If you plan on doing much electrical work on the bench, a soldering station with temperature control is a great tool. They price out starting at about $100 for a good Hakko brand unit, and the sky is pretty much the limit after that.
Proper soldering is an art form. It takes some practice to do really well, but it’s worth the effort. There are plenty of online tutorials on soldering. Spend a couple of hours learning how, and practice. When you buy your iron or soldering station, pick up a small bottle of liquid flux or a tin of paste flux for electrical work as well. Flux is like soldering magic!
6. Rail Nipper
You can certainly build a layout with sectional track, but most railroad hobbyists prefer flexible track. A tool made specifically for cutting
rail is essential if you want to avoid frustration and poorly installed flex track. The cuts are much cleaner than if you use a wire cutter or a -gasp- hacksaw or zip saw.
7. Sanding block and/or sticks
You’ll use a sanding block and sticks when you are building scenery. Buy one that will allow you to easily change the paper. You can also buy disposable sanding sponges that can be molded around corners. Stock up on an assortment of grit grades for light, medium and heavy jobs. Sanding sticks or emery boards can be used for sanding in hard to reach places. They are cheap, so don’t steal them from your wife!
8. Xacto tools
If you do any model building at all, the ubiquitous Xacto knife is a must for your toolkit. The most versatile is the #1 handle with #11 blades. The cost is about $6 US from Amazon. There are lots of other handle sizes and blade options, but the #1 will be your go-to cutting tool.
9. Utility knife
Your #1 Xacto will do a lot of jobs, but for the heavy-duty stuff get a cheap utility knife with changeable blades. One of these will make the cutting of cork or homosote roadbed effortless. Try to find one with a retractable blade for safety.
10. Bright Boy
A Bright Boy is an indispensable tool for your layout. The natural state of rails on your layout is might seem to be filthy, but a couple of strokes of this will clean them right off. It has a grit surface that cleans the rails with little effort. If you’re like this author, having several on hand will help with those times when your preferred one seems to have traveled into another dimension and can’t be found.

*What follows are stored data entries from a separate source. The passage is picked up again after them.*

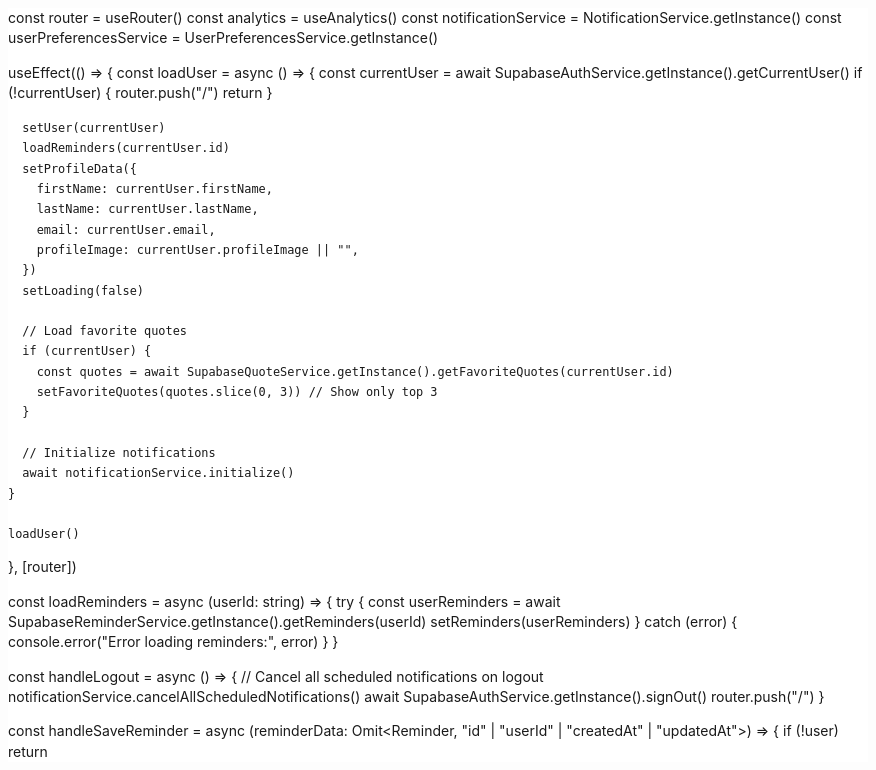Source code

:   const router = useRouter()
  const analytics = useAnalytics()
  const notificationService = NotificationService.getInstance()
  const userPreferencesService = UserPreferencesService.getInstance()

  useEffect(() => {
    const loadUser = async () => {
      const currentUser = await SupabaseAuthService.getInstance().getCurrentUser()
      if (!currentUser) {
        router.push("/")
        return
      }

      setUser(currentUser)
      loadReminders(currentUser.id)
      setProfileData({
        firstName: currentUser.firstName,
        lastName: currentUser.lastName,
        email: currentUser.email,
        profileImage: currentUser.profileImage || "",
      })
      setLoading(false)

      // Load favorite quotes
      if (currentUser) {
        const quotes = await SupabaseQuoteService.getInstance().getFavoriteQuotes(currentUser.id)
        setFavoriteQuotes(quotes.slice(0, 3)) // Show only top 3
      }

      // Initialize notifications
      await notificationService.initialize()
    }

    loadUser()
  }, [router])

  const loadReminders = async (userId: string) => {
    try {
      const userReminders = await SupabaseReminderService.getInstance().getReminders(userId)
      setReminders(userReminders)
    } catch (error) {
      console.error("Error loading reminders:", error)
    }
  }

  const handleLogout = async () => {
    // Cancel all scheduled notifications on logout
    notificationService.cancelAllScheduledNotifications()
    await SupabaseAuthService.getInstance().signOut()
    router.push("/")
  }

  const handleSaveReminder = async (reminderData: Omit<Reminder, "id" | "userId" | "createdAt" | "updatedAt">) => {
    if (!user) return
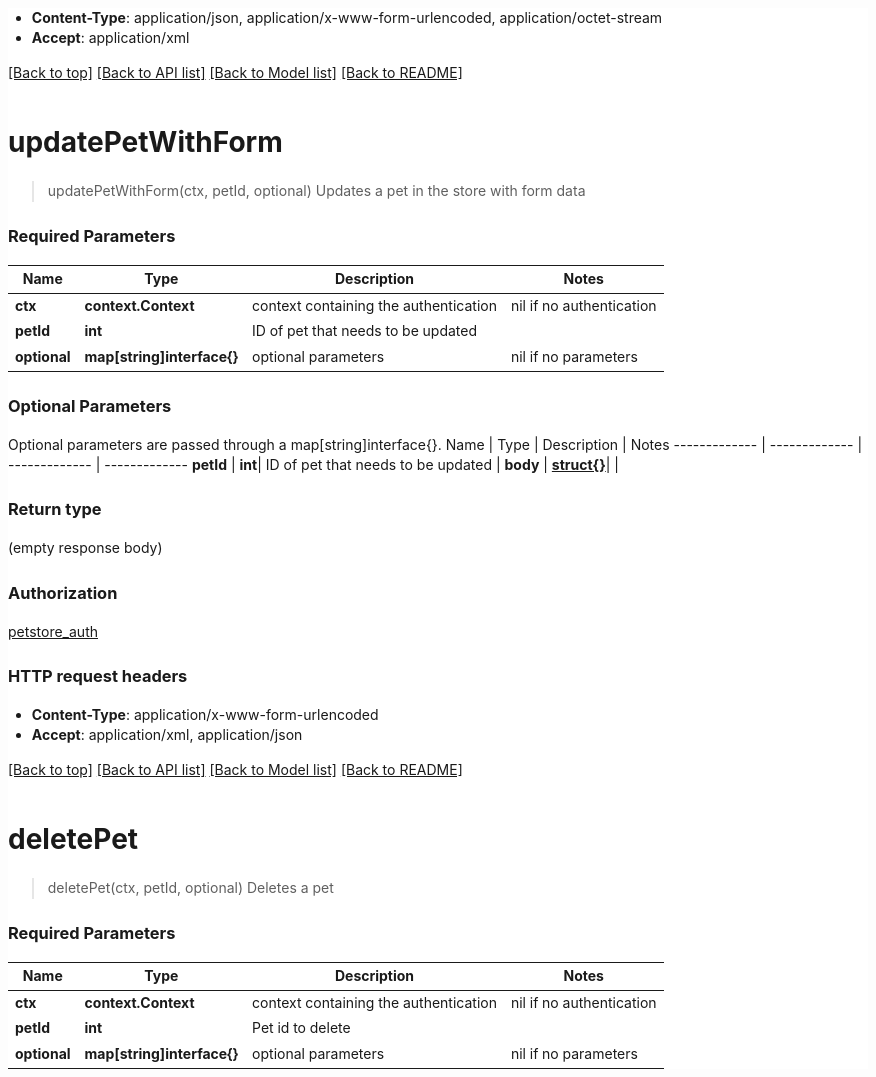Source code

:  - **Content-Type**: application/json, application/x-www-form-urlencoded, application/octet-stream
 - **Accept**: application/xml

[[Back to top]](#) [[Back to API list]](../README.md#documentation-for-api-endpoints) [[Back to Model list]](../README.md#documentation-for-models) [[Back to README]](../README.md)

# **updatePetWithForm**
> updatePetWithForm(ctx, petId, optional)
Updates a pet in the store with form data



### Required Parameters

Name | Type | Description  | Notes
------------- | ------------- | ------------- | -------------
 **ctx** | **context.Context** | context containing the authentication | nil if no authentication
  **petId** | **int**| ID of pet that needs to be updated | 
 **optional** | **map[string]interface{}** | optional parameters | nil if no parameters

### Optional Parameters
Optional parameters are passed through a map[string]interface{}.
Name | Type | Description  | Notes
------------- | ------------- | ------------- | -------------
 **petId** | **int**| ID of pet that needs to be updated | 
 **body** | [**struct{}**](object.md)|  | 

### Return type

 (empty response body)

### Authorization

[petstore_auth](../README.md#petstore_auth)

### HTTP request headers

 - **Content-Type**: application/x-www-form-urlencoded
 - **Accept**: application/xml, application/json

[[Back to top]](#) [[Back to API list]](../README.md#documentation-for-api-endpoints) [[Back to Model list]](../README.md#documentation-for-models) [[Back to README]](../README.md)

# **deletePet**
> deletePet(ctx, petId, optional)
Deletes a pet



### Required Parameters

Name | Type | Description  | Notes
------------- | ------------- | ------------- | -------------
 **ctx** | **context.Context** | context containing the authentication | nil if no authentication
  **petId** | **int**| Pet id to delete | 
 **optional** | **map[string]interface{}** | optional parameters | nil if no parameters
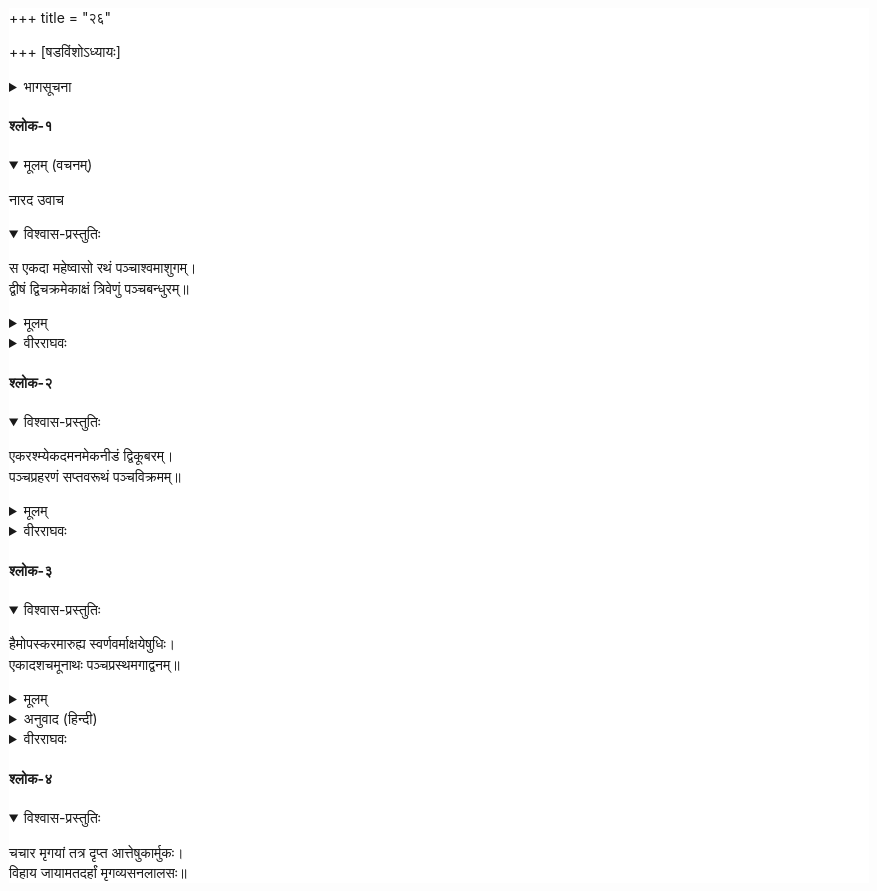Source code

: +++
title = "२६"

+++
[षडविंशोऽध्यायः]



<details><summary>भागसूचना</summary></details>

#### श्लोक-१


<details open><summary>मूलम् (वचनम्)</summary>

नारद उवाच
</details>

<details open><summary>विश्वास-प्रस्तुतिः</summary>

स एकदा महेष्वासो रथं पञ्चाश्वमाशुगम्।  
द्वीषं द्विचक्रमेकाक्षं त्रिवेणुं पञ्चबन्धुरम्॥
</details>

<details><summary>मूलम्</summary></details>

<details><summary>वीरराघवः</summary></details>

#### श्लोक-२


<details open><summary>विश्वास-प्रस्तुतिः</summary>

एकरश्म्येकदमनमेकनीडं द्विकूबरम्।  
पञ्चप्रहरणं सप्तवरूथं पञ्चविक्रमम्॥
</details>

<details><summary>मूलम्</summary></details>

<details><summary>वीरराघवः</summary></details>

#### श्लोक-३


<details open><summary>विश्वास-प्रस्तुतिः</summary>

हैमोपस्करमारुह्य स्वर्णवर्माक्षयेषुधिः।  
एकादशचमूनाथः पञ्चप्रस्थमगाद्वनम्॥
</details>

<details><summary>मूलम्</summary></details>

<details><summary>अनुवाद (हिन्दी)</summary></details>

<details><summary>वीरराघवः</summary></details>

#### श्लोक-४


<details open><summary>विश्वास-प्रस्तुतिः</summary>

चचार मृगयां तत्र दृप्त आत्तेषुकार्मुकः।  
विहाय जायामतदर्हां मृगव्यसनलालसः॥
</details>


[^m19]: V,W omits
[^m22]: M,Ma,V,W omit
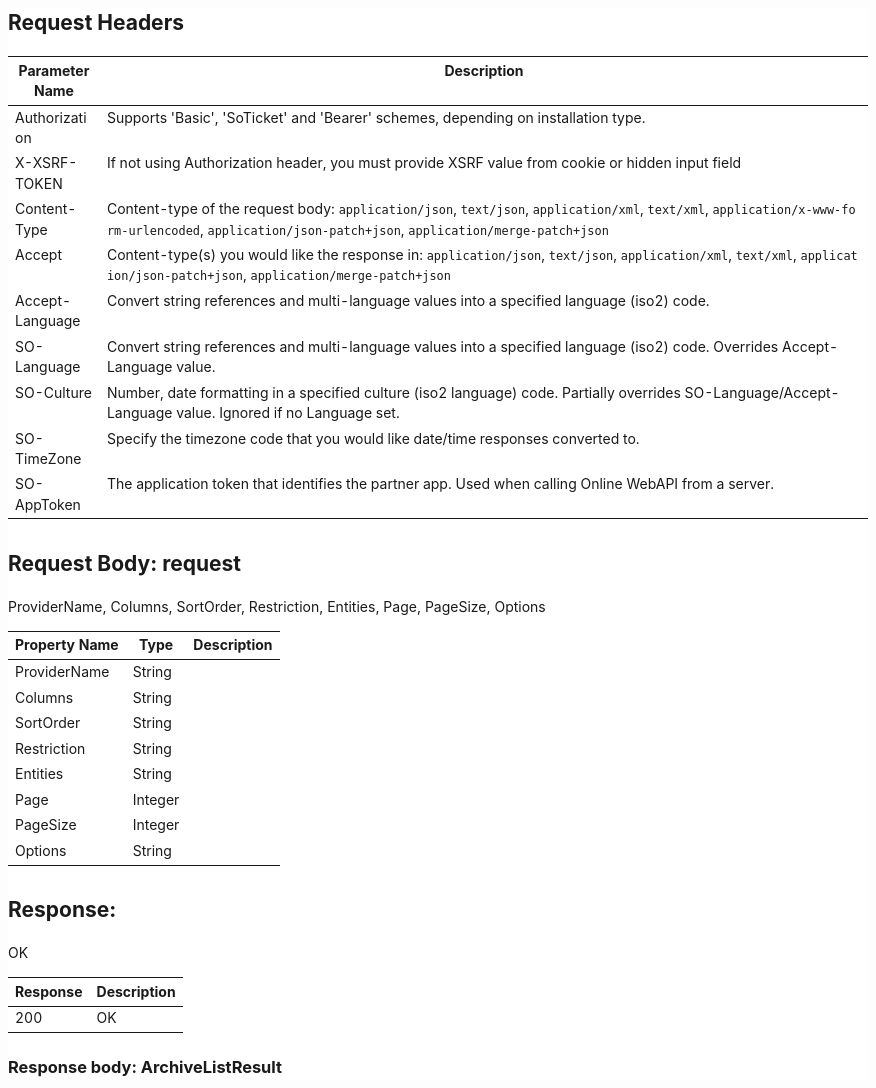 
## Request Headers

| Parameter Name | Description |
|----------------|-------------|
| Authorization  | Supports 'Basic', 'SoTicket' and 'Bearer' schemes, depending on installation type. |
| X-XSRF-TOKEN   | If not using Authorization header, you must provide XSRF value from cookie or hidden input field |
| Content-Type | Content-type of the request body: `application/json`, `text/json`, `application/xml`, `text/xml`, `application/x-www-form-urlencoded`, `application/json-patch+json`, `application/merge-patch+json` |
| Accept         | Content-type(s) you would like the response in: `application/json`, `text/json`, `application/xml`, `text/xml`, `application/json-patch+json`, `application/merge-patch+json` |
| Accept-Language | Convert string references and multi-language values into a specified language (iso2) code. |
| SO-Language | Convert string references and multi-language values into a specified language (iso2) code. Overrides Accept-Language value. |
| SO-Culture | Number, date formatting in a specified culture (iso2 language) code. Partially overrides SO-Language/Accept-Language value. Ignored if no Language set. |
| SO-TimeZone | Specify the timezone code that you would like date/time responses converted to. |
| SO-AppToken | The application token that identifies the partner app. Used when calling Online WebAPI from a server. |

## Request Body: request 

ProviderName, Columns, SortOrder, Restriction, Entities, Page, PageSize, Options 

| Property Name | Type |  Description |
|----------------|------|--------------|
| ProviderName | String |  |
| Columns | String |  |
| SortOrder | String |  |
| Restriction | String |  |
| Entities | String |  |
| Page | Integer |  |
| PageSize | Integer |  |
| Options | String |  |

## Response:

OK

| Response | Description |
|----------------|-------------|
| 200 | OK |

### Response body: ArchiveListResult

We’re playing with electric trains, so being able to measure electrical characteristics is certainly necessary! You can find an inexpensive digital multimeter in most home project stores. A lot of bells and whistles aren’t necessary, so you should be able to find a suitable multimeter for less than $25 US.
Buying quality tools and taking care of them will keep you happy with their performance for many years. This simple list is a place to start when making your first selections. As your railroad grows, so will your tool collection. In fact, collecting tools is likely to become a hobby in its own right!